ENEM 2018 - Manipulação do comportamento do usuário pelo controle de dados na internet
Enviada em 11/11/2021
“A tecnologia move o mundo”, fora esse o brado do fundador da Apple, Steve Jobs, que traduz e remonta todo aquele novo cenário de descobertas e criações no mundo digital. Partindo desse entendimento primeiro, fica evidente que o hodierno experimenta ainda mais dessa noção, porém, os usuários têm sentido a falsa ideia de liberdade ao navegar nas redes, dada a intervenção de certas marcas em influenciar esse acesso e o constante “bombardeio” de informações que incitam o acesso e o consumo, configurando, assim um problema.
Sob essa perspectiva, vale lembrar que desde o início da Revolução Industrial – principalmente na terceira fase – o mundo digital tornou-se quase que indissolúvel do tecido social contemporâneo. Sob esse viés, fica evidente o papel e a influência desse “novo mundo” nas relações dos indivíduos, que passa a ser o objetivo primeiro dessas grandes marcas, já que é nessa relação que se constrói todo o domínio e toda a influência dessas instituições nas redes, nem que para isso custe um dos princípios cardeais da dignidade do homem, isto é, a liberdade e o livre trânsito, algo também bem aplicado na web. Diante disso, esse cenário justifica bem o argumento do pensador alemão Karl Marx, ao afirmar que o capitalismo elege os lucros em detrimento aos valores éticos e morais da vida.

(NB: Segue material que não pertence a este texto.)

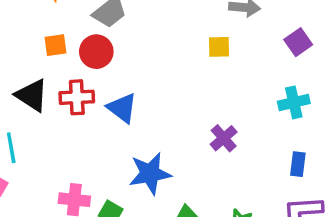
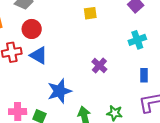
red circle: (96, 52) -> (32, 29), moved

Outrossim, faz-se de suma importância o debate acerca da influência da indústria cultural nesse cenário. De acordo com Marx, para a indústria, o homem e o seu consumo é o princípio motor de suas intenções, algo já bem mantido e estabilizado pela sociedade. Isso acontece pela grande influência dessas grandes mídias e às constantes intervenções na rotina dos indivíduos, que para “existir” - involuntariamente - precisam consumir logo aquilo que lhes é mostrado. Sob esse ponto de vista, torna-se evidente a colocação da pensadora Hannah Arendt, a qual afirma que a massificação da sociedade a torna incapaz de questionar e julgar as situações que a ferem.
Infere-se, portanto, que são necessárias medidas para garantir a não manipulação do comportamento do usuário na internet. Cabe, então, ao Ministério de Ciência e Tecnologia, órgão regulador das diretrizes científicas e tecnológicas no país, por meio da criação de portarias e enrijecimento de leis já existentes, fiscalizar e aplicar sanções àqueles que fazem uso de métodos que limitem e controlem a navegação do indivíduos na internet, a fim de garantir e manter a liberdade desses usuários nas redes. Só assim, o país experimentará daquela noção interpretada por Jobs.